Kline plays William Hundert, a passionate classics professor at a posh all-boy boarding school reminiscent of that seen in 1989's "Dead Poets Society." The story centers on the arrival of Sedgewick Bell (Emile Hirsch of "The Dangerous Lives of Altar Boys") in the early 1970s. Sedgeweck is a spoiled, self-centered son of a senator who prides himself on his ability to stir up mischief and hide from punishment behind his father's bank account.

Sure that he can reach the student behind the pranks, William dedicates his career toward helping Sedgewick reach his academic potential. Only the road to achieving this goal isn't as smooth as William originally thinks, and he finds that his experiences with Sedgewick continue to haunt him twenty-five years later.

Although the film's performances (those by Kline and Hirsch, in particular) are quite impressive, "The Emperor's Club" never manages to live up to its pre-release hype. Screenwriter Neil Tolkin, who's last project was the Pauly Shore flop "Jury Duty," provides the actors with lines that are as sappy as they are forgettable. He's trying so hard to recreate "Dead Poets Society" that he fails to realize the one thing that made "Society" successful was its ability to be simultaneously touching and honest without ever becoming melodramatic and overly-sentimental. "Club," on the other hand, is only the latter two.
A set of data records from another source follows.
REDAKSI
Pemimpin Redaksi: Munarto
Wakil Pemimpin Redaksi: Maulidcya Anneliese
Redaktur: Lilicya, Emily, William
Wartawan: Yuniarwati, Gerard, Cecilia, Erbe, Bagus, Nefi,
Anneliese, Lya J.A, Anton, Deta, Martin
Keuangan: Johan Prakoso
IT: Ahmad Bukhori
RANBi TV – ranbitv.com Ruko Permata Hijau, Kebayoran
The characters in this film are bland and one-dimensional, as though the writers have taken every cliche from the troubled student to the dedicated professor and jam-packed them into a two-hour vehicle.

It is, in fact, the actors alone who make this story somewhat bearable. Hirsch does a decent job as the troublemaking Sedgewick, but this is hardly a star making performance. All he has to do is smile wickedly and flip through a few Playboys and his role is done. His performance is nowhere near as memorable as those exhibited by Robert Sean Leonard and Ethan Hawke in "Society." Not that this is entirely Hirsch's fault - he was never given the opportunity to portray an interesting character or show any type of dimension. Tolkin and director Michael Hoffman ("One Fine Day") are mainly to blame for this.

As written, the main character of William Hundert is boring and self-righteous. He would have been the type of professor all students dread rather than the type they idolize. It is solely Kline's charismatic performance that makes the character even moderately likable and allows the audience to believe that his 15-year-old students might actually be engaged by his lectures on Aristotle, rather than sleeping through them. Kline should be given an Oscar just for making a vaguely interesting character out of such ridiculously unoriginal material.

Should anyone involved in this film be asked the question William continuously poses to his students, the answer would certainly not be this film. History will certainly not remember "The Emperor's Club" and neither will audiences.